CDNet.com has confirmed “exclusively” what we shared back in February 2020: The official number of customer records breached was vastly inaccurate, and not in a good way.
While CDNet’s story says 142 million records are for sale on the dark Web, our source puts the number of stolen records closer to 200 million.
CDNet’s story included, “Posts on Russian-speaking hacking forums promoted the MGM data breach as containing details on more than 200 million hotel guests.”
On the bright side, if there is one, the breached records had limited MGM Resorts customer data: Names, addresses, phone numbers and, in limited cases, dates of birth and drivers license numbers.
No financial data was leaked.
Our source provided lots of information which hasn’t been reported elsewhere or confirmed by MGM Resorts.
The source says the stolen data in question had no information beyond 2017.
The source also claims the hackers had ties to Iran.
There were also some technical aspects of the breach which we have no clue about: The data was compromised via “SQL tables” posted “in the Cloud” within AWS (Amazon Web Services). Basically, “production data” stored in a development environment.

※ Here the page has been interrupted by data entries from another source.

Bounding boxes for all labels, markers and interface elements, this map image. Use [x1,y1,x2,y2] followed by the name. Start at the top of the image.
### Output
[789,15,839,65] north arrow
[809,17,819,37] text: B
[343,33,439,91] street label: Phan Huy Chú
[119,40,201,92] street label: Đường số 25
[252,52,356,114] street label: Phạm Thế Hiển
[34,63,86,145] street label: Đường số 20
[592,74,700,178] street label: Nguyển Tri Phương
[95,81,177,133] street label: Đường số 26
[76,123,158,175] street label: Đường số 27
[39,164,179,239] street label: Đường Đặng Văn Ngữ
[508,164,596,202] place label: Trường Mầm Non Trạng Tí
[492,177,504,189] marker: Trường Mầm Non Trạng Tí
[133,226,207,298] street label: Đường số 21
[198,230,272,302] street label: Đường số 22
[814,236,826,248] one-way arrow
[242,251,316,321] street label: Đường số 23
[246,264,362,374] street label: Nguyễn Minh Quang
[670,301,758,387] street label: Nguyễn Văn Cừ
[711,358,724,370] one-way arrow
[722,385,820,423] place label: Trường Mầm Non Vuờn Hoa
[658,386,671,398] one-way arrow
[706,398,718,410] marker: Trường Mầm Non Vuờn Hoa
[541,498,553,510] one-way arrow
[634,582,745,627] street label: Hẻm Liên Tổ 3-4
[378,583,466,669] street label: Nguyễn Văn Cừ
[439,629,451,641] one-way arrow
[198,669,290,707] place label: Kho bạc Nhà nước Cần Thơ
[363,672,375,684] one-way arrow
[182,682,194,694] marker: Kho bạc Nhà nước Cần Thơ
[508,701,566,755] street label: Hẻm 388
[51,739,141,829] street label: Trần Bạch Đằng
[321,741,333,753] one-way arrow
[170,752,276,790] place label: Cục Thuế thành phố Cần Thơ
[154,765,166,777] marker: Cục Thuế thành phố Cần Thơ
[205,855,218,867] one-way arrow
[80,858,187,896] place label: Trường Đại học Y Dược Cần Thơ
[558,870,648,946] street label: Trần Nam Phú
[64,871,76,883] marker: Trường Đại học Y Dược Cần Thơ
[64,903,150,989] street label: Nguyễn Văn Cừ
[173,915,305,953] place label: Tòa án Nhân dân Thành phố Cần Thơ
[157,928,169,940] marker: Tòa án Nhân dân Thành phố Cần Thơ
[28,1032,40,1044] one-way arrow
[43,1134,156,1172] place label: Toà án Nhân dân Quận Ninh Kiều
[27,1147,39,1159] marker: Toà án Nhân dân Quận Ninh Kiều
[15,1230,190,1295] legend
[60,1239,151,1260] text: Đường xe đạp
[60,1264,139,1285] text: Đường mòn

Both the MGM Resorts player database (PATRON) and hotel database (OPERA) were compromised, according to our source.
Our source says MGM Resorts paid “hundreds of thousands of dollars” to attempt to buy back the data, but it was leaked, anyway.
Astonishingly, the hacker trying to sell the stolen data is offering it for a paltry $2,939.
MGM Resorts claims it “has already addressed the situation.”
That sounds like an apology to us, so it’s all good!